A few billion years into the future,these larger members will collide and eventually form a much larger galaxy nicknamed Milkdromeda.
Now lets go much further into the future, about 100 billion years from now. Imagine that somewhere within Milkdromeda, a habitable planet gives rise to a civilization of intelligent beings much like ourselves. At some point they invent a powerful new telescope which will allow them to explore space beyond the galaxy. But as they peek through the telescope, they find nothing. Nothing but darkness and empty space. They come to understand that they exist within a seemingly endless and almost informationless void.

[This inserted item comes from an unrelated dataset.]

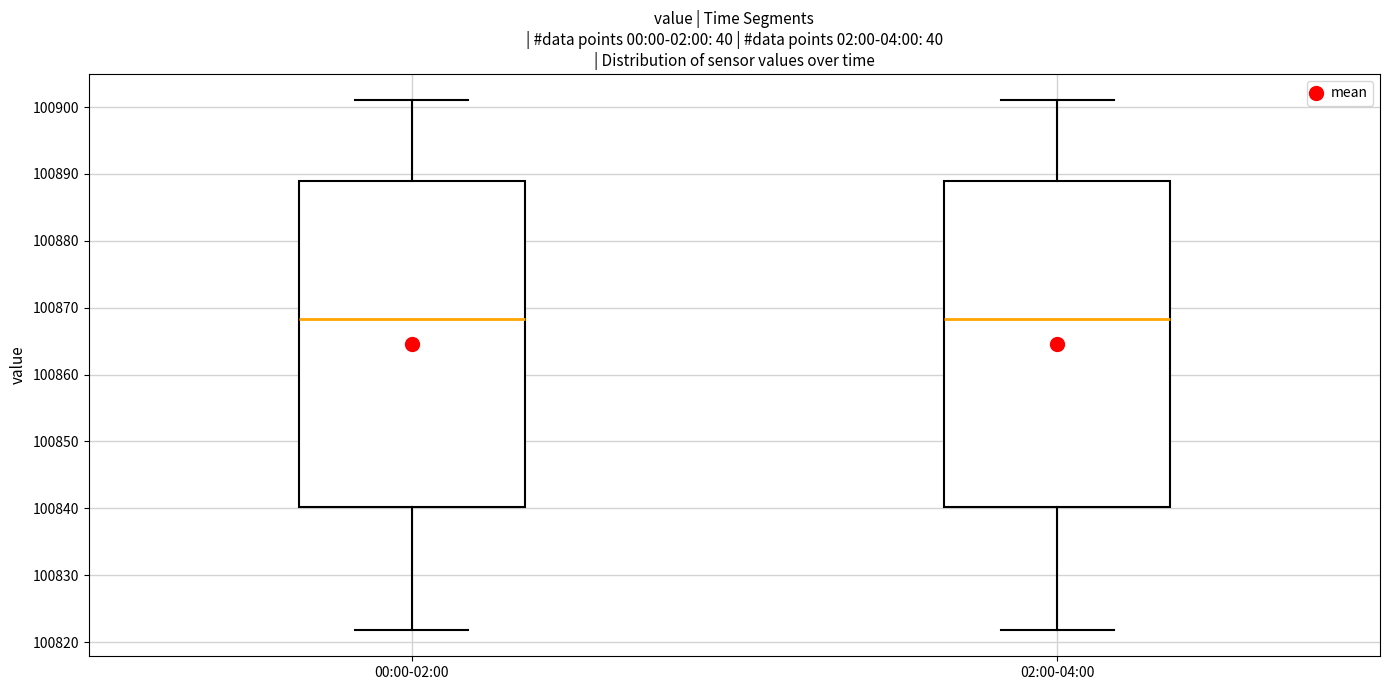

Reading left to right, transcribe this box plot: for each box, give where its median line is, the range the box spans, and where its two whiskers end, as read against the y-axis. The values are not printed on the chart, so give them approximately, as read against the axis.

00:00-02:00: median 100868, box 100840 to 100889, whiskers 100822 to 100901
02:00-04:00: median 100868, box 100840 to 100889, whiskers 100822 to 100901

Milkdromeda would appear to be a bastion of light in a sea of darkness. It may sound like science fiction but it's actually a very plausible future. As the age of the cosmos approach 100 billion, the expansion of the universe will cause all other galaxies to vanish beyond the cosmic light horizon. This means that light from other galaxies will no longer be able to reach us.
COSMIC LIGHT HORIZON |
Put another way galaxies will be pushed outside of the observable universe and can thus no longer be observed. Everything outside of the Milkdromeda galaxy will be virtually erased from existence. Just like observers in other galaxies will experience the exact same phenomenon.If you think about it, we are rather fortunate to exist at a point in time when we have access to such an abundance of information.
Hubble Telescope |
The distant future of 100,000,000,000 CE however, would be so information deprived that when they aim their equivalent of the Hubble telescope towards a seemingly empty region of space, the returned image would also be empty.
And even though many questions could still be answered by studying other phenomena, like hypervelocity stars and cosmic microwave background, so much of the universe would be out of reach and, consequently, unknowable.
Of course, the same is true today. We have no way of knowing what lies beyond the observable universe.So just as we imagine our populated bubble to be a reflection of what lies beyond, intelligent inhabitants of an isolated Milkdromeda may do the same.